Vaccination Act 1867
- Parliament of the United Kingdom
- Long title: An Act to consolidate and amend the Laws relating to Vaccination.
- Citation: 30 & 31 Vict. c. 84
- Territorial extent: England and Wales

Dates
- Royal assent: 12 August 1867
- Commencement: 1 January 1868
- Repealed: 5 July 1948

Other legislation
- Amends: See § Repealed enactments
- Repeals/revokes: See § Repealed enactments
- Amended by: Vaccination Act 1871; Vaccination Act 1874; Vaccination Act 1898; Vaccination Act 1907;
- Repealed by: National Health Service Act 1946

Status: Repealed

Text of statute as originally enacted

= Vaccination Act 1867 =

Act of the Parliament of the United Kingdom

The Vaccination Act 1867 (30 & 31 Vict.. c. 84) was an act of the Parliament of the United Kingdom that consolidated enactments related to compulsory smallpox vaccination in England and Wales.

== Provisions ==
=== Repealed enactments ===
Section 1 of the act repealed 6 enactments, listed in that section.

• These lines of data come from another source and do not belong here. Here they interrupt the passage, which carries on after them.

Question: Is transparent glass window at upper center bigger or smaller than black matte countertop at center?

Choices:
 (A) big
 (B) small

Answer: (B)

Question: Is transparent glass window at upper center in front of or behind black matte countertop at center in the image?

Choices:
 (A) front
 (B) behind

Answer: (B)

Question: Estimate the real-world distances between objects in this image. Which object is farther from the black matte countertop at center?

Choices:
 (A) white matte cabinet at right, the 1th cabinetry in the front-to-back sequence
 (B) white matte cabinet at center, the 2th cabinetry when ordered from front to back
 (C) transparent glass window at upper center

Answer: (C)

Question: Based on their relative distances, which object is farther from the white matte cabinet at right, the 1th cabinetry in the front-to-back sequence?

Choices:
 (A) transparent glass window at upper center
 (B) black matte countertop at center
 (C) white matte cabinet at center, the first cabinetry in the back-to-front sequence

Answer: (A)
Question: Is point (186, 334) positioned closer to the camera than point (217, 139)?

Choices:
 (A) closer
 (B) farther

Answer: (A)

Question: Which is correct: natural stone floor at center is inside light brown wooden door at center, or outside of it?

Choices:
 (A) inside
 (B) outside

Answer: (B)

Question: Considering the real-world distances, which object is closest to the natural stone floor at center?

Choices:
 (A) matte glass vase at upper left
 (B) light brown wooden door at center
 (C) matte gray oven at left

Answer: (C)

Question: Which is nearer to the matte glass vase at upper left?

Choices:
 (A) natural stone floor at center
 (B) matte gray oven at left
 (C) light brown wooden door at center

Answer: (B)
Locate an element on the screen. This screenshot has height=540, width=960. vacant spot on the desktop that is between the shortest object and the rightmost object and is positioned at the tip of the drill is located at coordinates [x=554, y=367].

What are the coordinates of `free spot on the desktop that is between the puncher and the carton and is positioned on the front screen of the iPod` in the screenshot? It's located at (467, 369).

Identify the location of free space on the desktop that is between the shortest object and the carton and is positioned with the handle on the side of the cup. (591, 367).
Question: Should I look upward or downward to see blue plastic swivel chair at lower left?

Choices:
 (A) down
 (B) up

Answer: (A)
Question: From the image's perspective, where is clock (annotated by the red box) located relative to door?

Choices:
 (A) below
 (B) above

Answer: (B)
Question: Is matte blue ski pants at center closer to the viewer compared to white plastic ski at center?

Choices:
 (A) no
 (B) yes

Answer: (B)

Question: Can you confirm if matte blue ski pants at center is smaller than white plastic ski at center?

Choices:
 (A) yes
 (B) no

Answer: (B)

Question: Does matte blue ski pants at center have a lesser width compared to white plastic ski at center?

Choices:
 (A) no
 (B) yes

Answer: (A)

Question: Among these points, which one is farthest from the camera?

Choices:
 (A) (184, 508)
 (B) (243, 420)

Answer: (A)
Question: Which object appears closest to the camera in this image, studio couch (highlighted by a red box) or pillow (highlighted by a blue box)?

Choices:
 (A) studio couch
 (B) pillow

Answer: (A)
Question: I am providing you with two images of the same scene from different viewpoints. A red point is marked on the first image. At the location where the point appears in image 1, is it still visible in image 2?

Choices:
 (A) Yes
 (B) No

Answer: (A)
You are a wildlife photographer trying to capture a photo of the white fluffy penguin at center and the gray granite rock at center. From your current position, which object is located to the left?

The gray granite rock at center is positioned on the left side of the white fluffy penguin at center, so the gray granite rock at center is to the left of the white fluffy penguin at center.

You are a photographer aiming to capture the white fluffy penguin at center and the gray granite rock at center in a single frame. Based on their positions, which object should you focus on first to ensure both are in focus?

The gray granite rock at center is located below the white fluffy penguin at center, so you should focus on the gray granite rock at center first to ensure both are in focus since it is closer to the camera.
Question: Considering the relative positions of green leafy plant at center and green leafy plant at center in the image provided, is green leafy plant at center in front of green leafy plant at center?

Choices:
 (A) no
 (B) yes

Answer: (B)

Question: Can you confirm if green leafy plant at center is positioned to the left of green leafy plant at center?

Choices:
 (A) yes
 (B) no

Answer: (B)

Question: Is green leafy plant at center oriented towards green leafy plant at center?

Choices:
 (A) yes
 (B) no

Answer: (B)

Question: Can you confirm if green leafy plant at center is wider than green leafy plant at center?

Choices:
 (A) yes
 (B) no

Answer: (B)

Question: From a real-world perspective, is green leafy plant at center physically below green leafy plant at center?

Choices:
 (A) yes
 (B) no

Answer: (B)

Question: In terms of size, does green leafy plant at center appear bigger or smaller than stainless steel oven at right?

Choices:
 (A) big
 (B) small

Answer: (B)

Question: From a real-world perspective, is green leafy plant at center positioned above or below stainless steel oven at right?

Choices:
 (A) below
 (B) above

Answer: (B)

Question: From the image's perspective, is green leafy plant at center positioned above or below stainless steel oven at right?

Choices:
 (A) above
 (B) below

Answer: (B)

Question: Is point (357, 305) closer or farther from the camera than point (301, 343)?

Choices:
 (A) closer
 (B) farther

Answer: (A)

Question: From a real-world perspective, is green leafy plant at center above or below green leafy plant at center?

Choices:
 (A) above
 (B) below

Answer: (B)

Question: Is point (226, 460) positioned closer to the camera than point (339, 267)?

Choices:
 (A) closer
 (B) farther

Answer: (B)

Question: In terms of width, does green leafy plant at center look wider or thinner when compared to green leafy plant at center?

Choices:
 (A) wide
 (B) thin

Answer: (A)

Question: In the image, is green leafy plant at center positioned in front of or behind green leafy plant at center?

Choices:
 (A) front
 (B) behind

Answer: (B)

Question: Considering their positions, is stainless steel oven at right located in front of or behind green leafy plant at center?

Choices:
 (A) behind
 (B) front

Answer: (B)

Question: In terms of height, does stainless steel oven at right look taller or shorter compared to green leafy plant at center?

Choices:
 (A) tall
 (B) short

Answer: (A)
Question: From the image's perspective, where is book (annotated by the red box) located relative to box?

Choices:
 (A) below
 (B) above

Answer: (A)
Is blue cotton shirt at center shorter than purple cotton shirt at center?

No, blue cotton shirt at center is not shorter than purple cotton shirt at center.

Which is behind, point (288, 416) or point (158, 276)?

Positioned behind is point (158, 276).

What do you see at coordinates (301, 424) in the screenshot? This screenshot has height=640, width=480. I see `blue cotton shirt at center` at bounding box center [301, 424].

The repeal did not affect the divisions and districts of unions and parishes previously made, or any contracts under the repealed statutes then in force, or any acts and proceedings duly commenced under those statutes and not then completed, or any liabilities and responsibilities incurred under them, all of which remained in as full force as if the statutes had not been repealed, unless inconsistent with the provisions of the act.

| Citation | Short title | Description | Extent of repeal |
|---|---|---|---|
| 3 & 4 Vict. c. 29 | Vaccination Act 1840 | An Act to extend the Practice of Vaccination. | The whole act. |
| 4 & 5 Vict. c. 32 | Vaccination Act 1841 | An Act to amend an Act to extend the Practice of Vaccination. | The whole act. |
| 16 & 17 Vict. c. 100 | Vaccination Act 1853 | An Act further to extend and make compulsory the Practice of Vaccination. | The whole act. |
| 21 & 22 Vict. c. 25 | Births and Deaths Registration Act 1858 | An Act to amend the Act concerning Non-parochial Registers, and the Acts for Marriages, and for registering Births, Deaths, and Marriages, in England, and concerning Vaccination. | Section 7. |
| 21 & 22 Vict. c. 97 | Public Health Act 1858 | An Act for vesting in the Privy Council certain Powers for the Protection of the Public Health. | Section 2. |
| 24 & 25 Vict. c. 59 | Vaccination Acts Amendment Act 1861 | An Act to facilitate Proceedings before Justices under the Acts relating to Vaccination. | The whole act. |

== Subsequent developments ==
The act was substantially amended by later legislation, including the Vaccination Act 1871 (34 & 35 Vict. c. 98), the Vaccination Act 1874 (37 & 38 Vict. c. 75), the Vaccination Act 1898 (61 & 62 Vict. c. 49), which introduced a conscience clause allowing parents to obtain exemption from vaccination, and the Vaccination Act 1907 (7 Edw. 7. c. 31). The whole act was repealed by section 76 of, and part II of the tenth schedule to, the National Health Service Act 1946 (9 & 10 Geo. 6. c. 81), which came into force on 5 July 1948.